Thousands more residents of Ahwaz City required urgent medical treatment this week in an ongoing environmental disaster that experts are linking to local industrial projects.
This week, over 2,000 people have been taken ill as a result of air pollution with the official toll this month exceeding 20,000. The actual level is likely to be far higher as many city residents have either not sought help or have attended private clinics which do not feature in official statistics.
Primary schools and nurseries in many cities have been closed and parents have been told to keep children indoors. The provincial governor’s only response to the crisis has been to order hospitals not to release any more casualty figures for people admitted to emergency departments with respiratory illness.
Heavy rains have brought down acid rain, although the toxic downpours themselves are not responsible for the health crisis. The industrial pollutants that cause acid rain – sulphur dioxide and nitrogen oxide – are responsible for the outbreak of respiratory problems with intensive care wards being filled with the elderly, infirm and young. These gases interact in the atmosphere to form fine sulphate and nitrate particles that can be transported long distances by winds and inhaled deep into people’s lungs. Rain appears to be transporting pollution across a wide area.
Although Ahwaz is possibly facing the world’s worst industrial disaster since the 1984 chemical leak in Bhopal, India, the government has refused to act and close polluting industries.

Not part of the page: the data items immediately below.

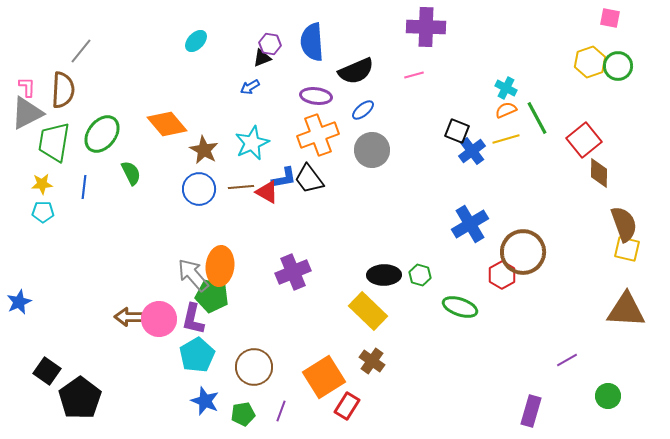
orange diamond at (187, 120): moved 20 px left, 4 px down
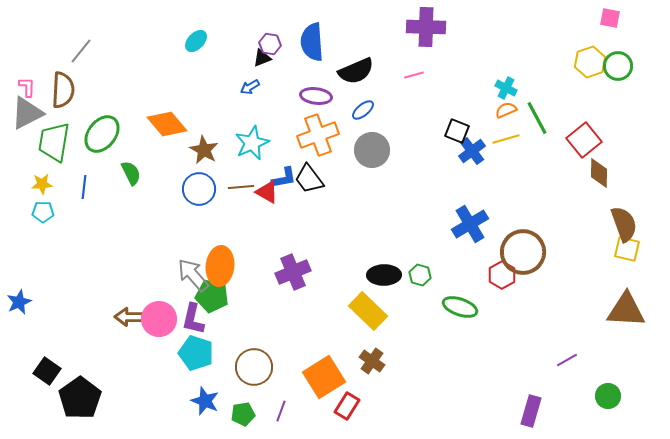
cyan pentagon at (197, 355): moved 1 px left, 2 px up; rotated 24 degrees counterclockwise
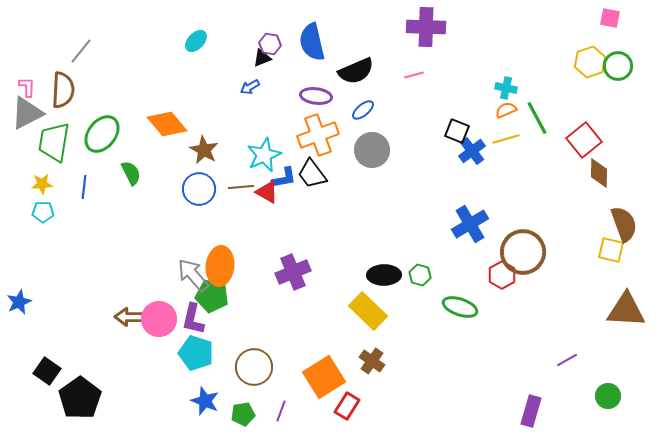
blue semicircle at (312, 42): rotated 9 degrees counterclockwise
cyan cross at (506, 88): rotated 15 degrees counterclockwise
cyan star at (252, 143): moved 12 px right, 12 px down
black trapezoid at (309, 179): moved 3 px right, 5 px up
yellow square at (627, 249): moved 16 px left, 1 px down
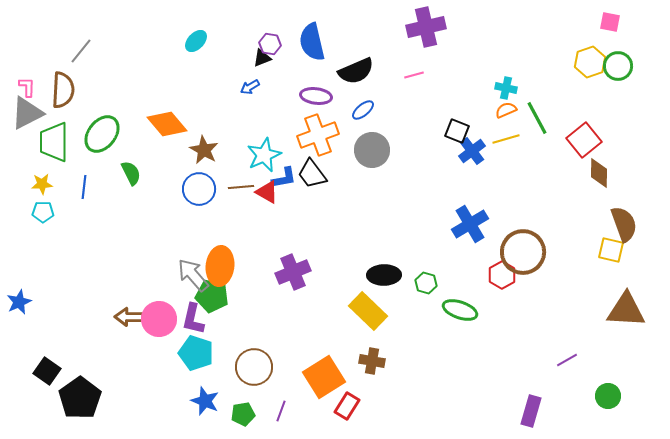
pink square at (610, 18): moved 4 px down
purple cross at (426, 27): rotated 15 degrees counterclockwise
green trapezoid at (54, 142): rotated 9 degrees counterclockwise
green hexagon at (420, 275): moved 6 px right, 8 px down
green ellipse at (460, 307): moved 3 px down
brown cross at (372, 361): rotated 25 degrees counterclockwise
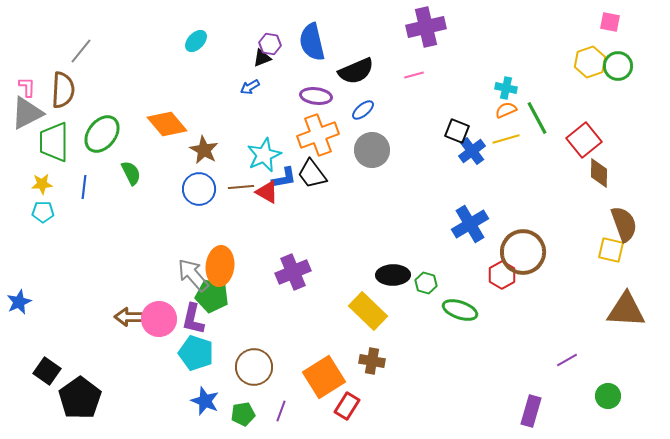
black ellipse at (384, 275): moved 9 px right
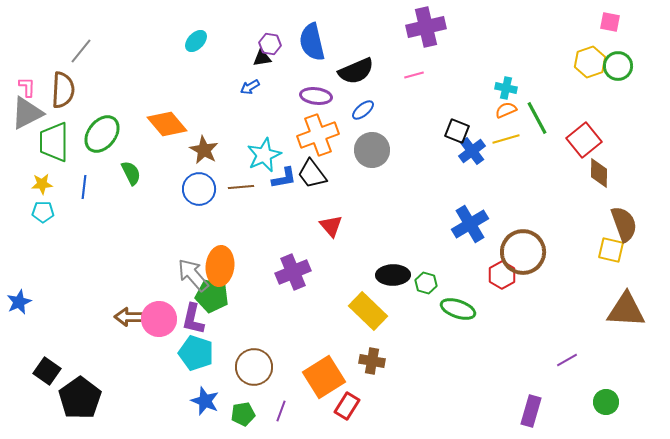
black triangle at (262, 58): rotated 12 degrees clockwise
red triangle at (267, 192): moved 64 px right, 34 px down; rotated 20 degrees clockwise
green ellipse at (460, 310): moved 2 px left, 1 px up
green circle at (608, 396): moved 2 px left, 6 px down
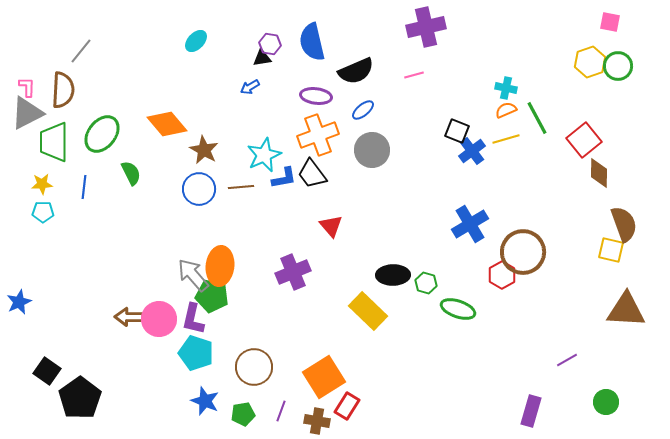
brown cross at (372, 361): moved 55 px left, 60 px down
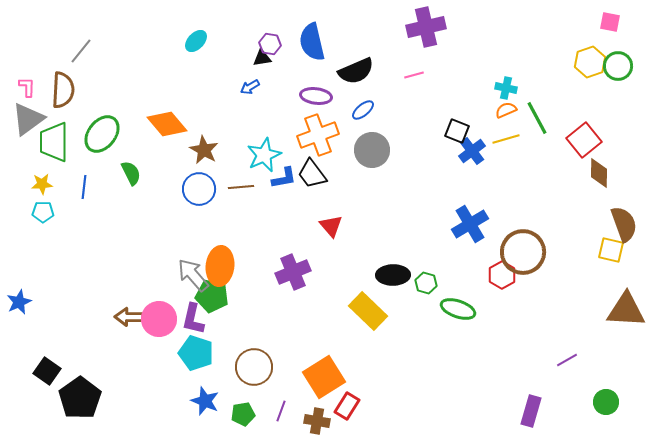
gray triangle at (27, 113): moved 1 px right, 6 px down; rotated 9 degrees counterclockwise
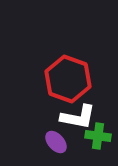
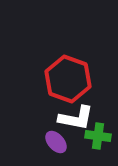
white L-shape: moved 2 px left, 1 px down
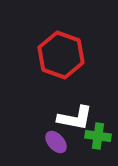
red hexagon: moved 7 px left, 24 px up
white L-shape: moved 1 px left
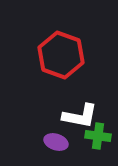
white L-shape: moved 5 px right, 2 px up
purple ellipse: rotated 30 degrees counterclockwise
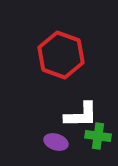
white L-shape: moved 1 px right, 1 px up; rotated 12 degrees counterclockwise
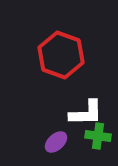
white L-shape: moved 5 px right, 2 px up
purple ellipse: rotated 60 degrees counterclockwise
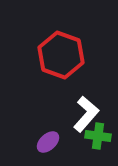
white L-shape: moved 1 px down; rotated 48 degrees counterclockwise
purple ellipse: moved 8 px left
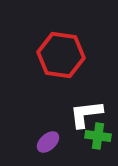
red hexagon: rotated 12 degrees counterclockwise
white L-shape: rotated 138 degrees counterclockwise
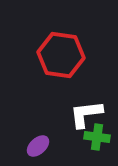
green cross: moved 1 px left, 1 px down
purple ellipse: moved 10 px left, 4 px down
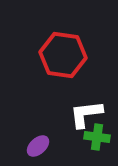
red hexagon: moved 2 px right
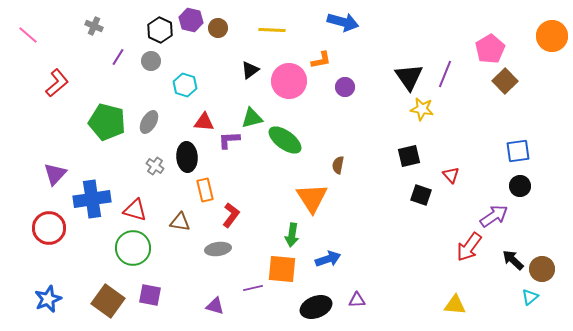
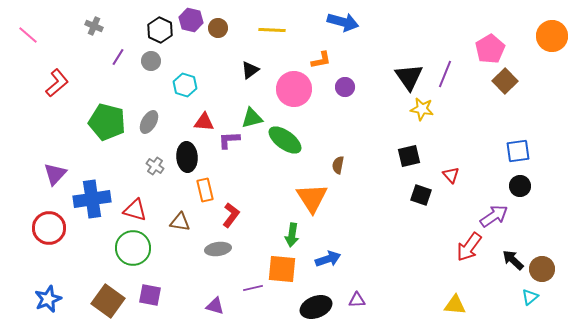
pink circle at (289, 81): moved 5 px right, 8 px down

Even before the latest crisis, the World Health Organisation (WHO) claimed that Ahwaz was the world’s most polluted city, although the Iranian government has claimed that the pollution originates from Iraq; nearby Kuwait City and Basra do not have such high rates of pollution.
The health ministry admitted earlier this year that over 80,000 people country-wide died every year due to air pollution, causing around a fifth of all deaths.
Mohammad Reza Amlazadeh, the provincial head of crisis management, said the governor’s office is holding meetings over the health crisis and claimed that Ahwaz City was not the only city affected. Omidieyeh has also seen an outbreak of asthma and allergies. However, he claimed that there were no details on the causes of the acid rain and pollution.
The authorities have refused to order a temporary shutdown in local industries believed to be responsible for the health crisis in Ahwaz.
The incomplete Amak project – which aims to desulphurise acidic associated gas from oil production – has been blamed by its senior adviser, Dr Hamid Reza Sayyah of the Iran Petroleum University of Technology (PUT)
Sasan Mogahi of Jondi Shapour hospital claims that high rates of nitrates from the petroleum industry and from post-harvest burning of stubble on sugar cane plantations are likely to be the causes of the crisis.
Ahwaz university professor Maryam Abrishamkar claims that high rates of gases such as sulphur dioxide and nitrogen dioxide originate from the oil industry, but also the steel industry had discharged toxic quantities of magnesium oxide, nickel and calcium oxide. She also points to the high lead, cadmium and mercury levels, which are much higher than WHO’s recommended maximum rates and is putting people at high risk of serious long-term illness.
Abrishamkar’s suggested solutions include better environmental controls at industrial plants and temporary two-day industrial stoppages in the region to reduce air pollution. She warned that the failure to deal with Ahwaz’s environmental crisis could put the rest of the country at risk.
Air pollution is not the only concern of residents. The rains have flooded storm drains and the sewerage system has collapsed in many areas, such as Kianpars, Farhangian, Char Shir and Kiyanabad. Flooded roads have also caused transportation problems, preventing the vulnerable and ill from reaching hospitals. Ahwaz city mayor Sayed Khalaf Mousavi has admitted that the sewerage system is the city’s most enduring problem and has never been prioritised, despite an annual state of emergency during rainy season.